El Café Asturias fue sin duda la última tertulia de los escritores poetas y literatos que marcó una etapa intelectual inolvidable, que hacía puente con La Cigarra, tertulia sin café, cigarrería animada por Santiago Páez y punto de reunión de políticos, ex presidentes, ministros, congresistas, en la esquina de la calle 14 con la carrera séptima, con su costado suroccidental donde hoy existe un conocido almacén de departamentos. El Asturias, pocos pasos arriba de la carrera séptima, más al oriente de la que fuera casa de El Tiempo, vio descubrir al “todo Bogotá” intelectual de la década de los cuarenta.

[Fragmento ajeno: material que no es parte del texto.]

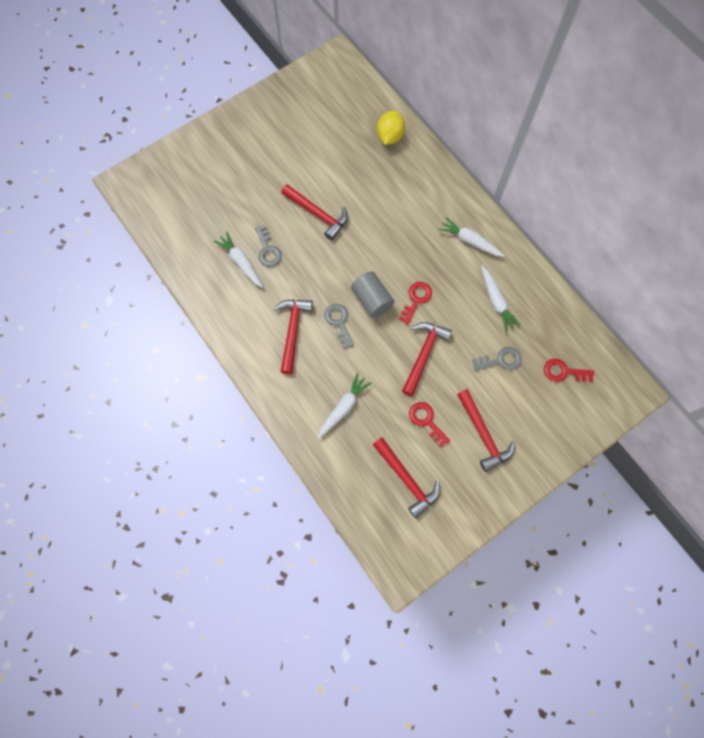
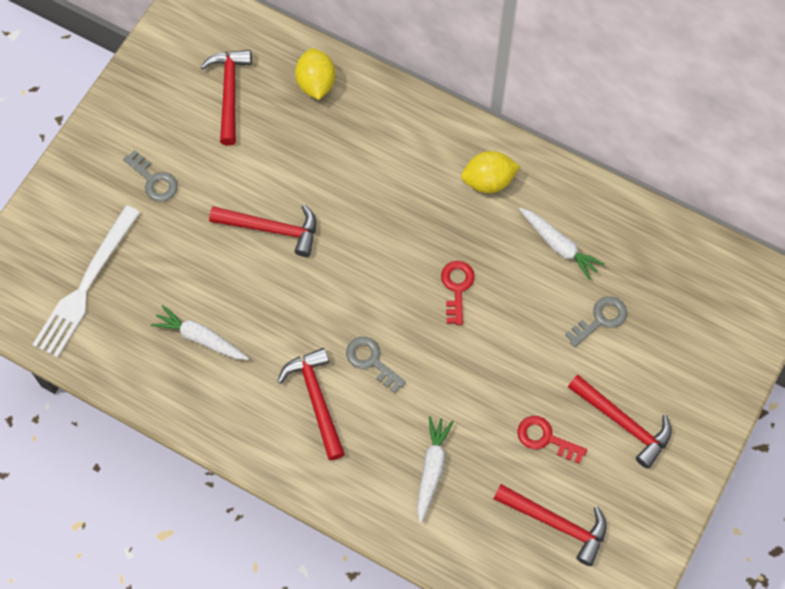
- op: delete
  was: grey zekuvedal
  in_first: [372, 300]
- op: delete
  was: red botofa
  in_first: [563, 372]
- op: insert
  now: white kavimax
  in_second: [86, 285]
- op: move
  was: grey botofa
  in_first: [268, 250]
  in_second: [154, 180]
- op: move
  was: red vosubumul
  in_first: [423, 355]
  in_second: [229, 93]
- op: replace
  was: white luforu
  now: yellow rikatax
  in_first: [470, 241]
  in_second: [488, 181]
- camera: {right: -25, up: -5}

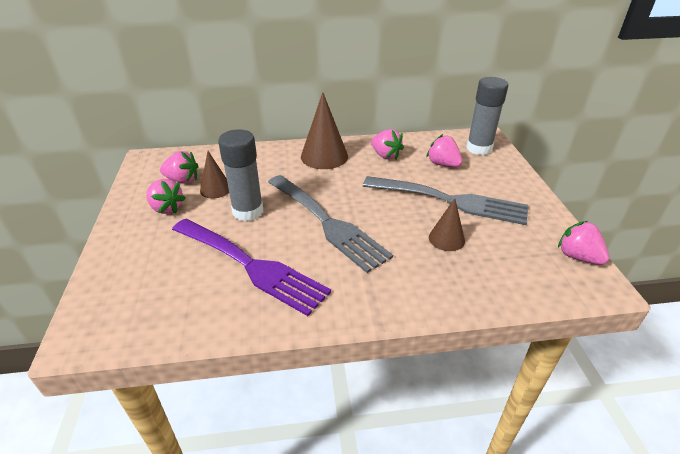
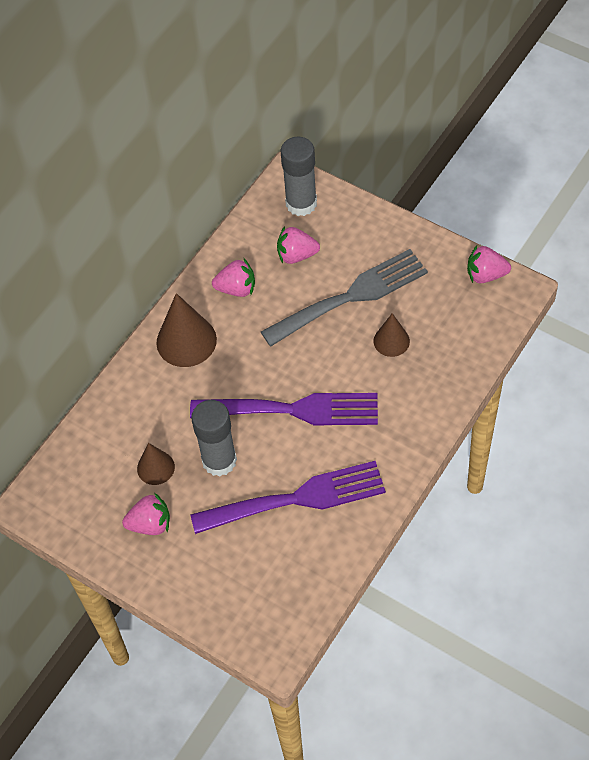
- op: delete
  was: pink kudoril
  in_first: [182, 180]
- op: recolor
  was: grey kavimax
  now: purple kavimax
  in_first: [327, 223]
  in_second: [294, 410]
- camera: {right: -45, up: 20}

Allí se conoció la nueva generación que alternaba con la anterior a la cual pertenecen valores tan consagrados como Alberto Angel Montoya, José Umaña Bernal, Aurelio Arturo, Eduardo Carranza, Néstor Duque, Paulo E. Forero, Eduardo y Jorge Zalamea, Ignacio Gómez Jaramillo, León de Greiff, Fray Lejón, Luis Vidales, Jaime Ibáñez, Álvaro Mutis, Guillermo Camacho Montoya, Víctor Aragón, Jorge Gaitán Durán, Juan Roca Lemus “Rubayata”, Alejandro Vallejo y una veintena más de nombres gratos e inolvidables.

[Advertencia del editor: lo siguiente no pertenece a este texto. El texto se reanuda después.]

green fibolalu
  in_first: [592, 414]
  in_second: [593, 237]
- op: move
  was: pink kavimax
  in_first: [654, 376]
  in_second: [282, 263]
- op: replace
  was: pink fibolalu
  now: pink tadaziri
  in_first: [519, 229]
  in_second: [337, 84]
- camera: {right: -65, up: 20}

El 9 de abril de 1948, que cambió tantas cosas en la historia, sepultó también la etapa romántica y nostálgica de medio siglo de los cafés bogotanos tradicionales, con sus amables y cultas tertulias, trascendentales e intrascendentes, intelectuales y bohemias. Con el Café Asturias murió medio siglo del clásico café bogotano que se añora como perdido y ya jamás recuperable. Porque la transición de la época, la deshumanización de la metrópoli, el desplazamiento ciudadano hacia grandes distancias, la inadaptación, la violencia, la incomunicación, frutos de la civilización y de cambio social, hacen imposible el renacer del café y de sus tertulias, con su concepto prístino.
Hernando Téllez
El Tiempo, 13 de junio de 1976.
Hernando Téllez (1908-1966). Este intelectual nació en Bogotá. Desde muy joven empezó a trabajar como periodista judicial en el periódico El Tiempo y fue allí donde comenzó en el año 1929, su columna ‘Espejo de los días’. También, trabajó en El Liberal, la revista Semana y la emblemática Mito, donde sobresalió como crítico literario. Según Sanín Cano, el estilo de Téllez «era una cosa ejemplar. Llegaba por momentos a las fronteras de la perfección, con una gracia, con una limpieza y una desenvoltura casi inverosímiles» (Revista Semana. 25 de noviembre de 1946).